Selected text.
++++++++
In [None]:
import pandas as pd
import warnings
warnings.filterwarnings('ignore')

In [None]:
# load data
column_names = ['Votes', 'Useful', 'User', 'Watched', 'Score', 'Date', 'Comment']
data = pd.read_csv('./data/comments_clean.csv', header=None, names=column_names, skipinitialspace = True, quotechar = '`')
# set value as string
data['Votes'] = data['Votes'].astype(str)
data['Useful'] = data['Useful'].astype(str)
data['User'] = data['User'].astype(str)
data['Watched'] = data['Watched'].astype(str)
data['Score'] = data['Score'].astype(str)
data['Date'] = data['Date'].astype(str)
data['Comment'] = data['Comment'].astype(str)

In [None]:
# clean up
data = data[data['Score'].map(len) == 6]
data = data[data['Score'] != '看过']
data = data[data['Date'].map(len) == 19]
print('rows:', data.shape[0], ', columns: ', data.shape[1]) # count rows of total dataset

In [None]:
data.head()

In [None]:
data['Score'].value_counts()

In [None]:
data['Watched'].value_counts()

In [None]:
data['Useful'].value_counts()

In [None]:
import matplotlib.pyplot as plt
import numpy as np
index = np.arange(5)
score_counts = data['Score'].value_counts()
values = (score_counts[0], score_counts[1], score_counts[2], score_counts[4], score_counts[3])
bar_width = 0.35
plt.figure(figsize=(20, 10))
plt.bar(index, values, bar_width, alpha=0.6, color='rgbym')
plt.xlabel('Score', fontsize=16)  
plt.ylabel('Counts', fontsize=16)
plt.title('Comments Level', fontsize=18)  
plt.xticks(index, ('5-star', '4-star', '3-star', '2-star', '1-star'), fontsize=14, rotation=20)
plt.ylim(0, 90000)
plt.grid()
for idx, value in zip(index, values):
    plt.text(idx, value + 0.1, '%d' % value, ha='center', va='bottom', fontsize=14, color='black')
plt.show()

In [None]:
import re
import jieba
def segment_words(stars):
    comments = None
    if stars == 'all':
        comments = data['Comment']
    else:
        comments = data[data['Score'] == stars]['Comment']
    comments_list = []
    for comment in comments:
        comment = str(comment).strip().replace('span', '').replace('class', '').replace('emoji', '')
++++++++
Entries supplied.
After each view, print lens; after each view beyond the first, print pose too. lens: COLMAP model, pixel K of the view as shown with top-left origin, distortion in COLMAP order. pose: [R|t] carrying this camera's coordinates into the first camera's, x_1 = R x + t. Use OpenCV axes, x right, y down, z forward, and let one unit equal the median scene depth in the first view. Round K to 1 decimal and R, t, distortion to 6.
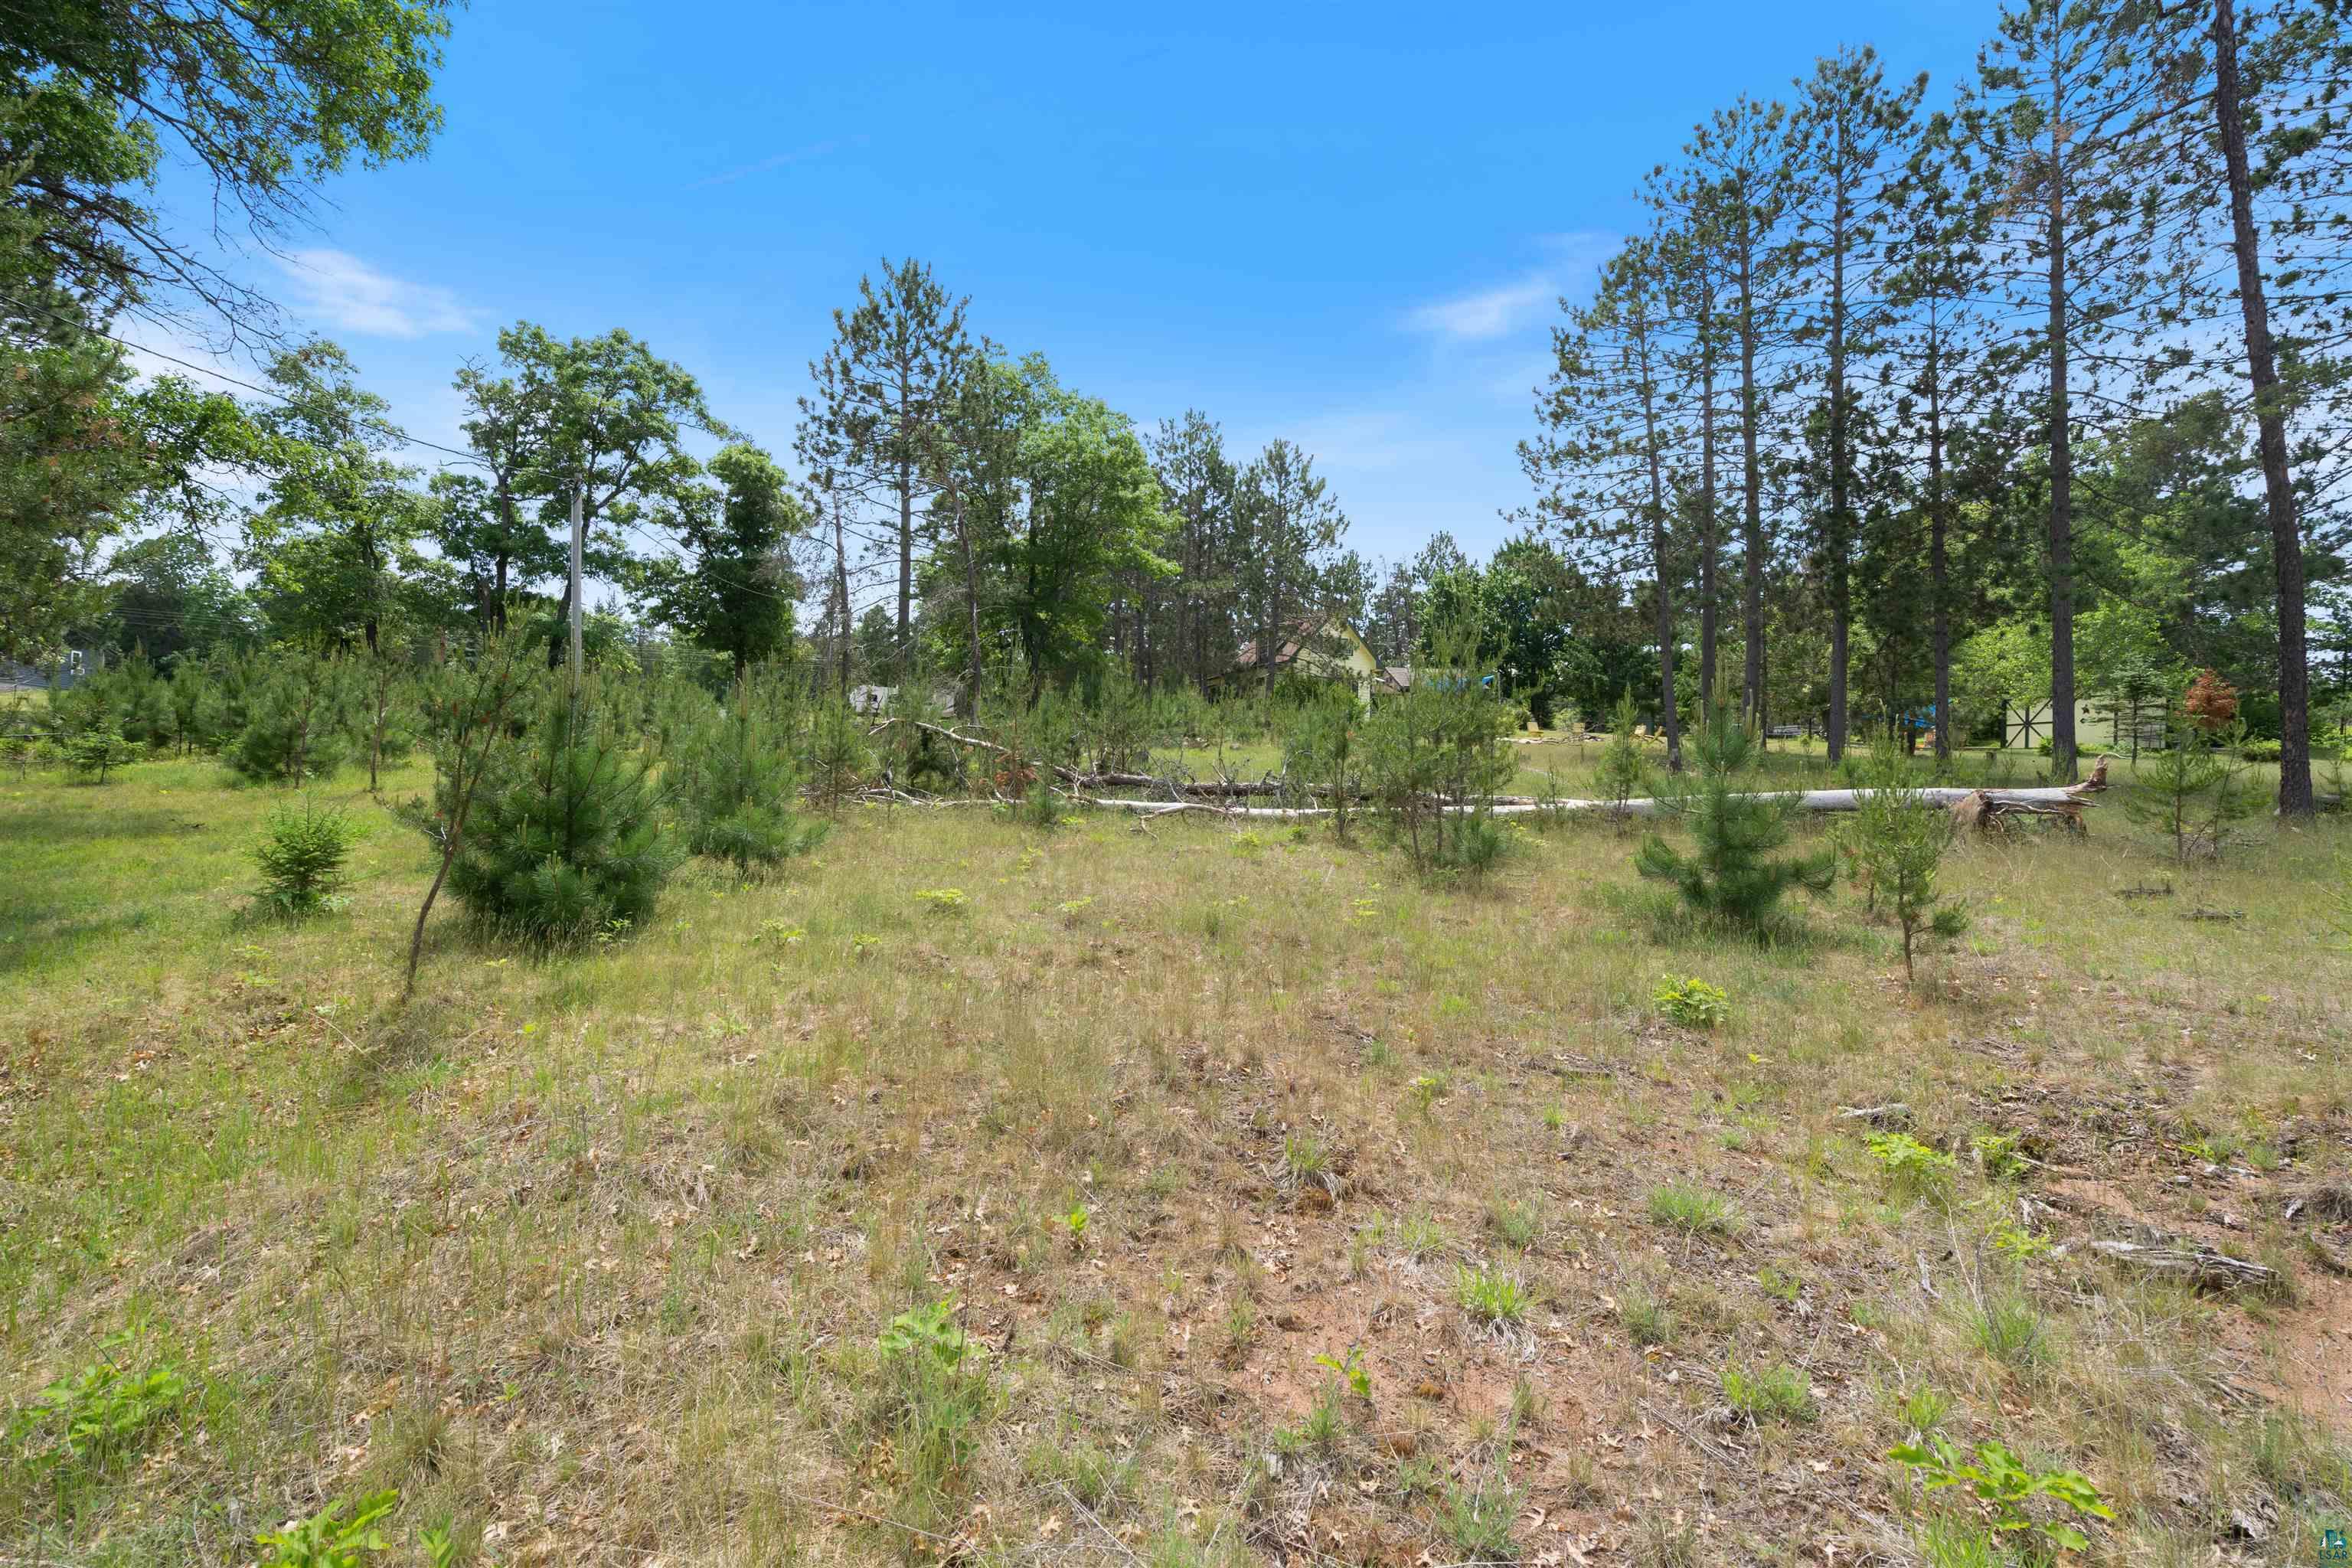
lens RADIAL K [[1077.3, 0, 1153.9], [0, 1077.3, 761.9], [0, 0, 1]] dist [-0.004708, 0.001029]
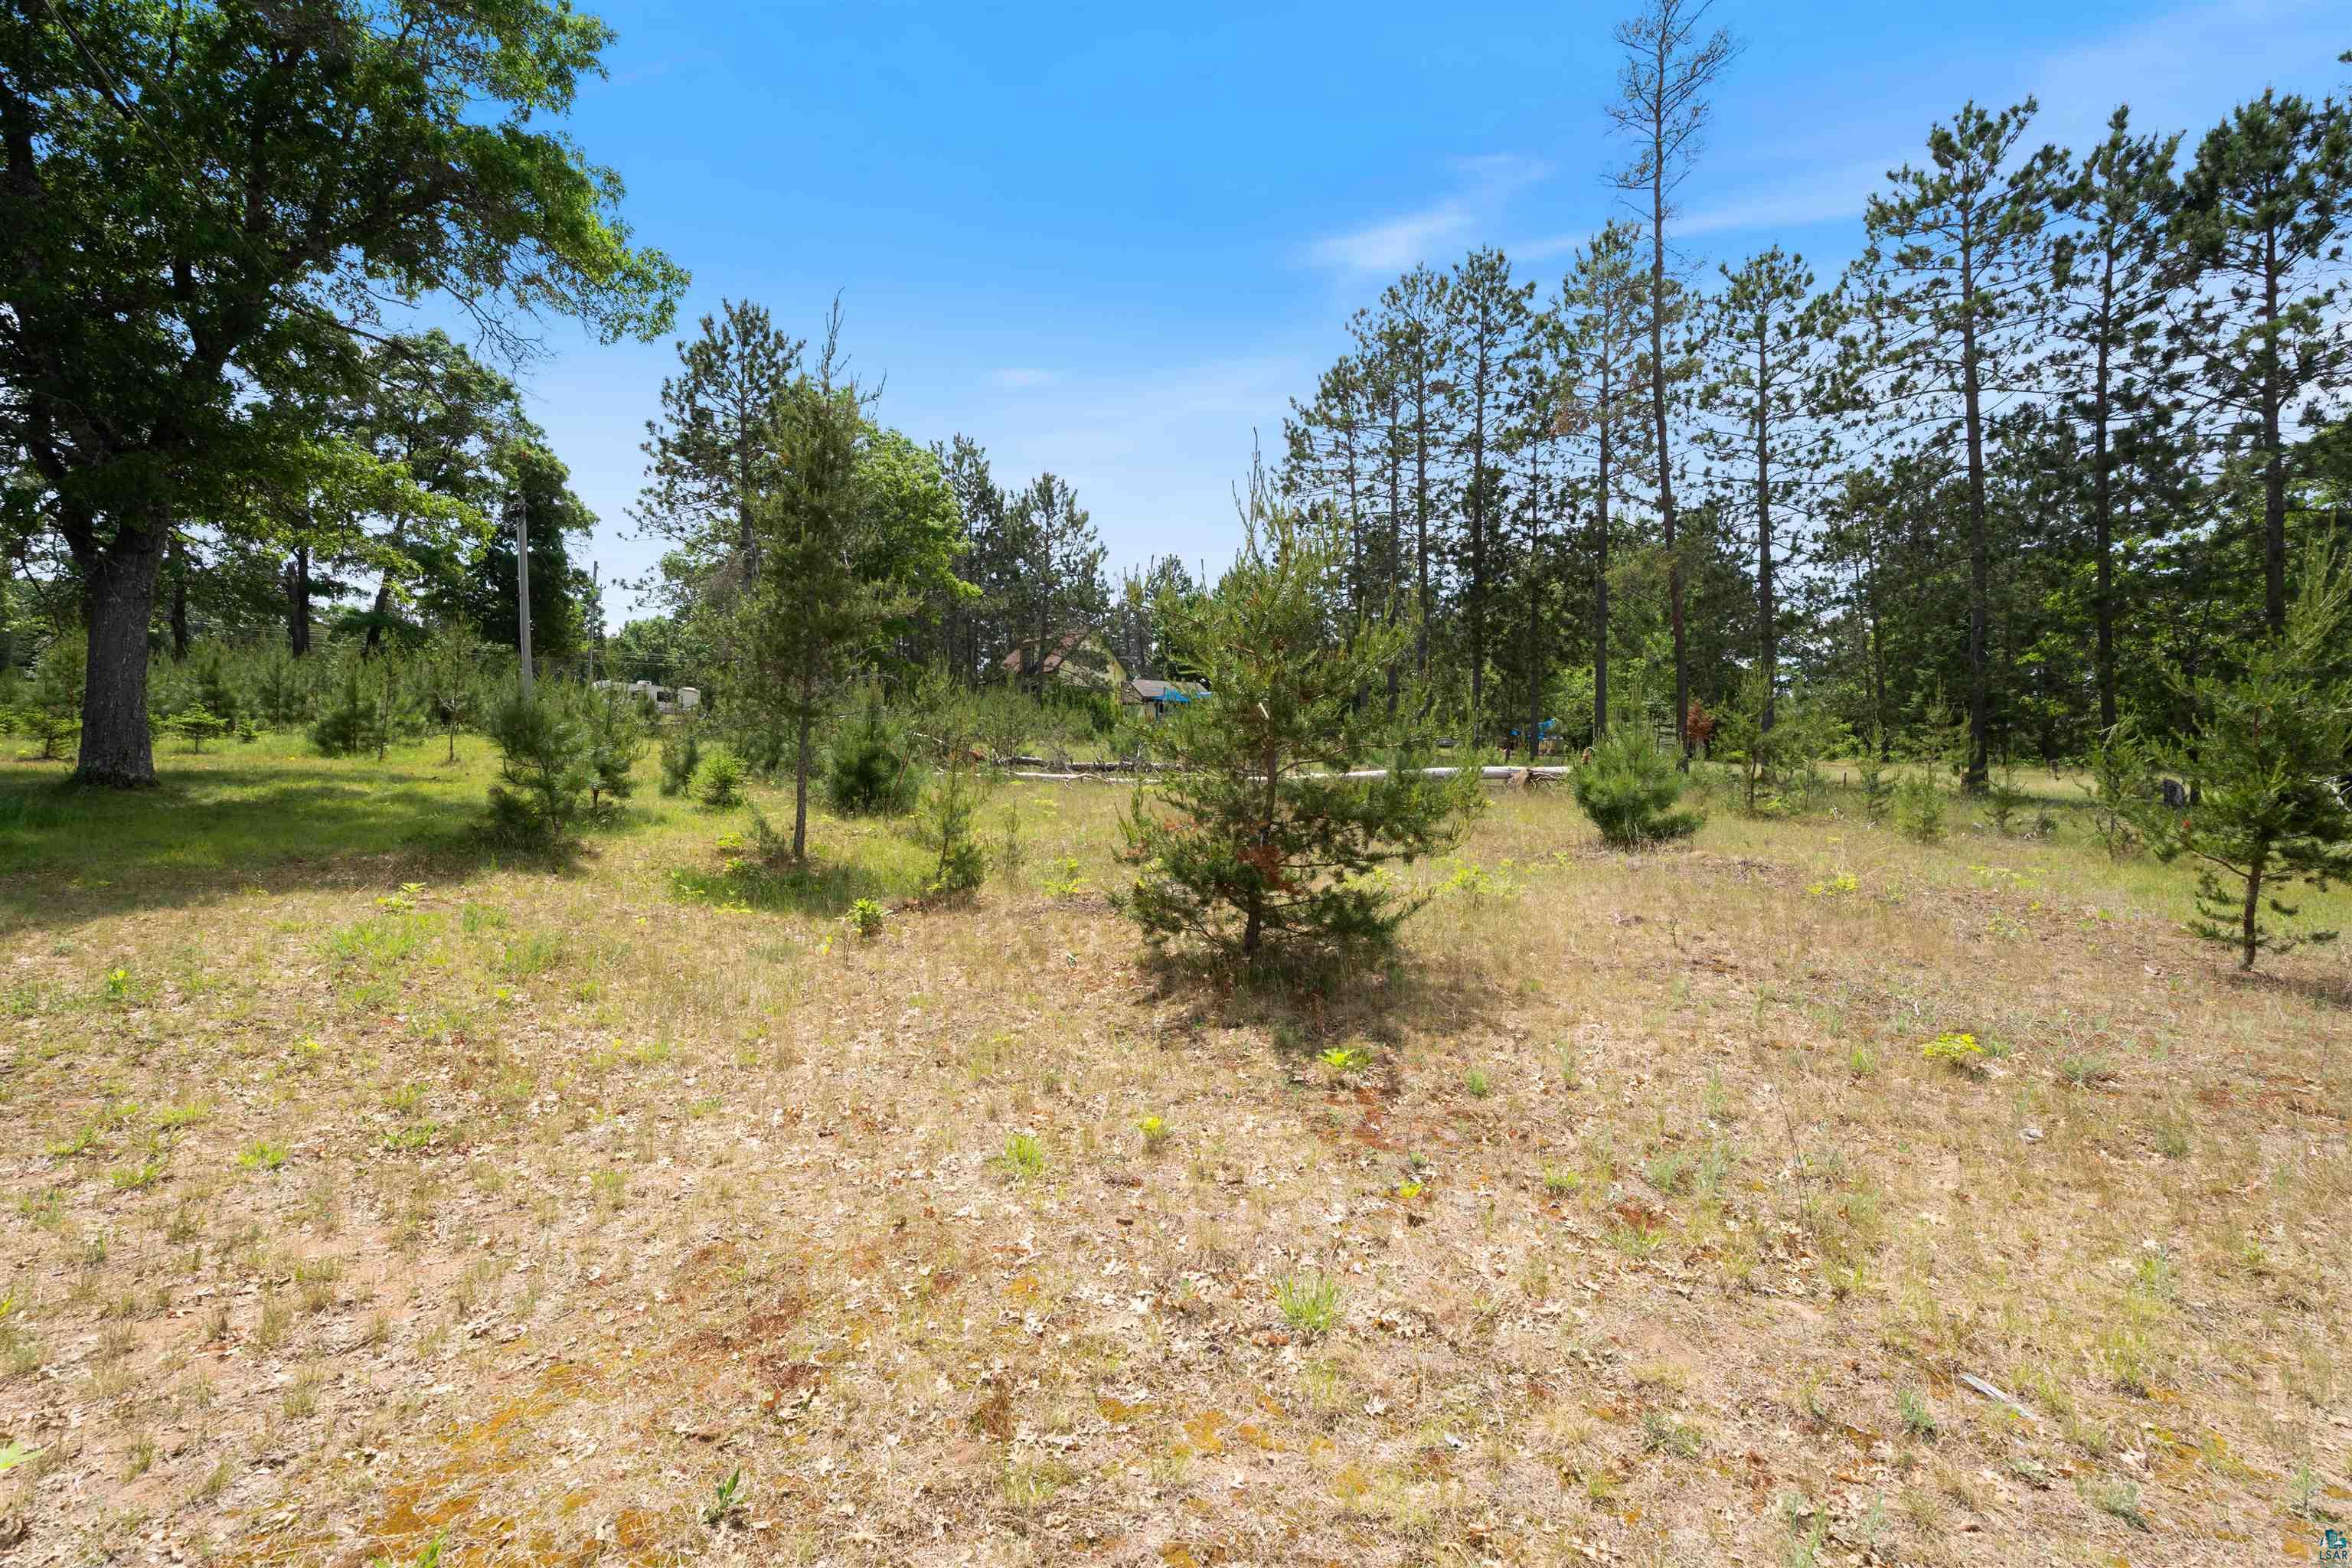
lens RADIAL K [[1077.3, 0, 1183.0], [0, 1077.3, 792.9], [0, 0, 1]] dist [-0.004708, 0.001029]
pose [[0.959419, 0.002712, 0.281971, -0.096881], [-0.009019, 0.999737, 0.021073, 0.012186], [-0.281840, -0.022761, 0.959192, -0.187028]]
++++++++
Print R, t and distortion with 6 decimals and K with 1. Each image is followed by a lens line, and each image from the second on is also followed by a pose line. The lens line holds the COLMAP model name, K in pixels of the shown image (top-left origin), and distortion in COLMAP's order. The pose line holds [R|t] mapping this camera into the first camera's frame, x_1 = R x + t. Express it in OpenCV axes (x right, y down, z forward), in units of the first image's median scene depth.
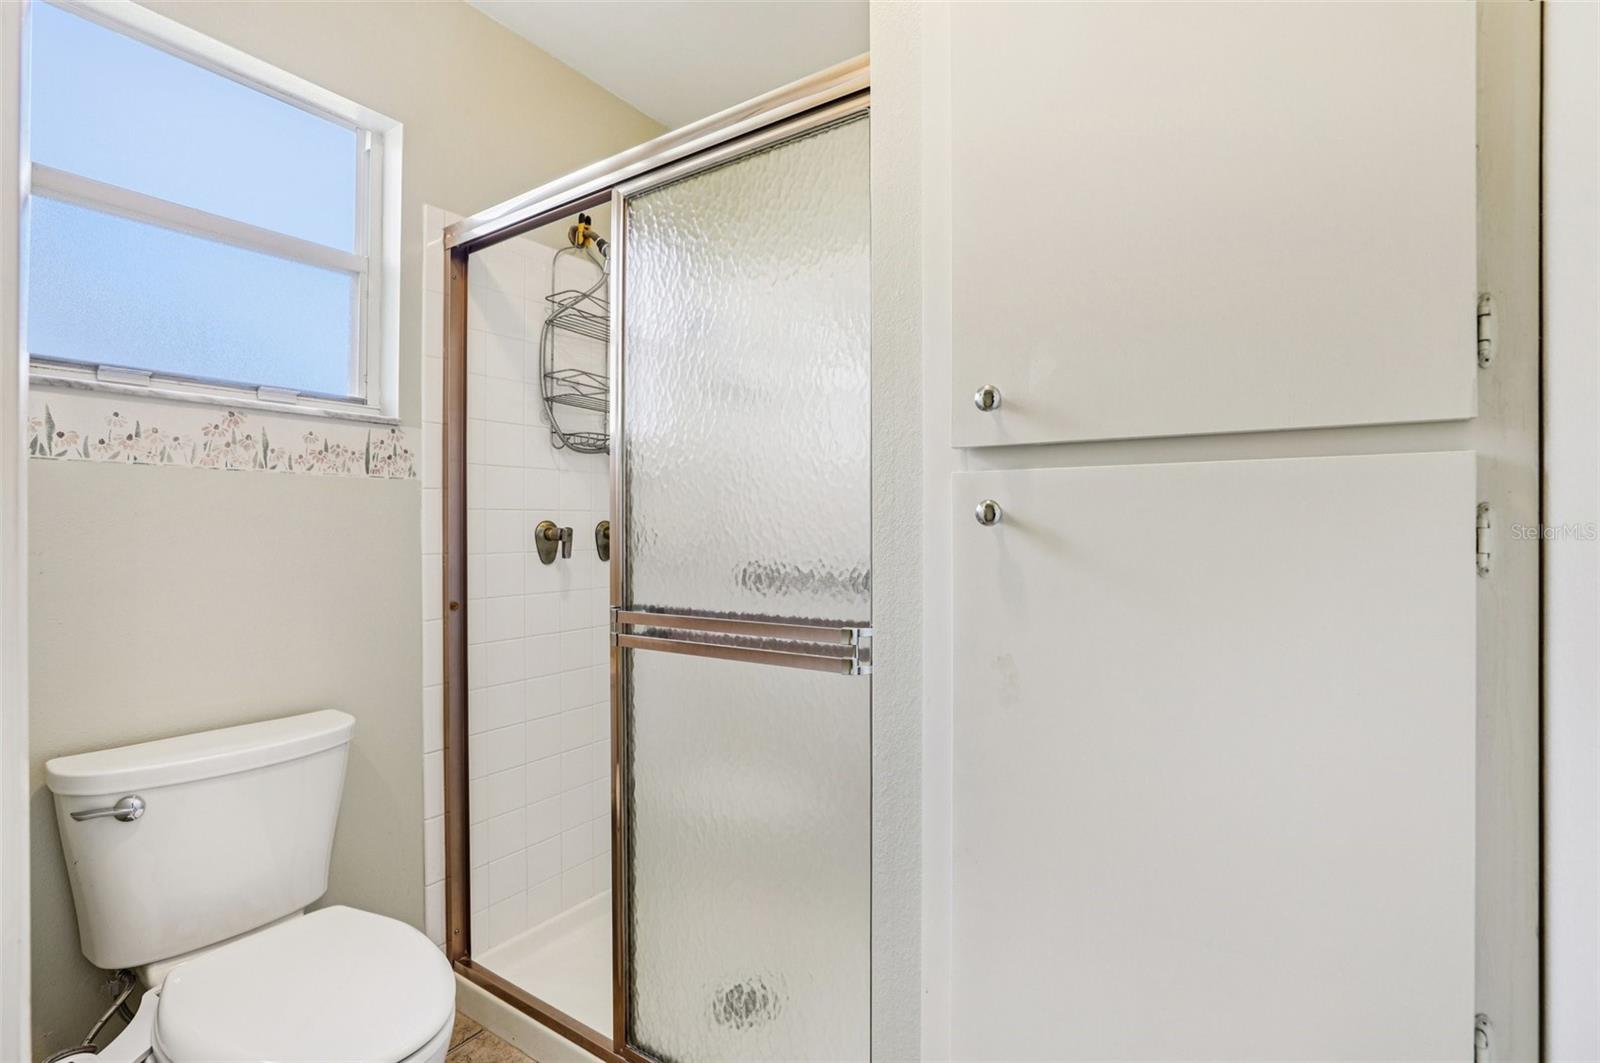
++++++++
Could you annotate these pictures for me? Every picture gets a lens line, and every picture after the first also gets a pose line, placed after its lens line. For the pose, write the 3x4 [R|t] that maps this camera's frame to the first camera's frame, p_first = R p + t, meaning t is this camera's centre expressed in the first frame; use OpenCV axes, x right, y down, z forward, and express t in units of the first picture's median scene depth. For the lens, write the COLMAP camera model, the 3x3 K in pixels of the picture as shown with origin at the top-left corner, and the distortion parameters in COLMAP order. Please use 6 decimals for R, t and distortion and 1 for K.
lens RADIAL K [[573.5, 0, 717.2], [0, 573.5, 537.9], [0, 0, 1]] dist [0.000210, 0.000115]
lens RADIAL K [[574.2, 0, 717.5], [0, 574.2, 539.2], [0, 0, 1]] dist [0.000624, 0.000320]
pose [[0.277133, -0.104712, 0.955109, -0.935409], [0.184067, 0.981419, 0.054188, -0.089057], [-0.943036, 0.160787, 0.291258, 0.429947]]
++++++++
Questions.
(1) Using the comment-analysis notebook, answer these questions:
(a) Which character is passed as quotechar when the CSV file is read?
(b) What upper limit is set for the y-axis of the bar chart?
(c) What title is given to the bar chart?
(2) In the comment-analysis notebook, turn the code cell beginning "# clean up" into a short bulleted list of the steps it performs.
(3) Carry on writing the comment-analysis notebook code from its last line.

Solved problems.
(1)
(a) A backtick (`).
(b) 90000.
(c) 'Comments Level'.

(2)
- Keeps only rows whose Score value is 6 characters long.
- Removes rows whose Score value is '看过'.
- Keeps only rows whose Date value is 19 characters long.
- Prints the number of rows and columns in the remaining data.

(3)
        comment = re.compile('1f\d+\w*|[<>/=]').sub('', comment)
        if (len(comment) > 0):
            comments_list.append(comment)
    text = ''.join(comments_list)
    word_list = jieba.cut(text, cut_all=True)
    '''
    stopwords_list = []
    # load chinese stop words
    with open('./data/中文停用词表(1208个).txt') as file:
        for line in file:
            stopwords_list.append(line.strip())
    print(len(stopwords_list))
    with open('./data/停用词表.txt') as file:
        for line in file:
            line = line.strip()
            if line not in stopwords_list:
                stopwords_list.append(line)
    print(len(stopwords_list))
    # remove stop words from word_list
    word_list = [word for word in word_list if word not in stopwords_list]
    '''
    words = ' '.join(word_list)
    return words

In [None]:
from wordcloud import WordCloud, ImageColorGenerator
import PIL.Image as Image
def plot_word_cloud(words):
    coloring = np.array(Image.open('./data/chinese.jpg'))
    wc = WordCloud(background_color='white', max_words=2000, mask=coloring, max_font_size=60, random_state=42, 
                   font_path='./data/DroidSansFallbackFull.ttf', scale=2).generate(words)
    image_color = ImageColorGenerator(coloring)
    plt.figure(figsize=(32, 16))
    plt.imshow(wc.recolor(color_func=image_color))
    plt.imshow(wc)
    plt.axis('off')
    plt.show()

In [None]:
all_words = segment_words('all')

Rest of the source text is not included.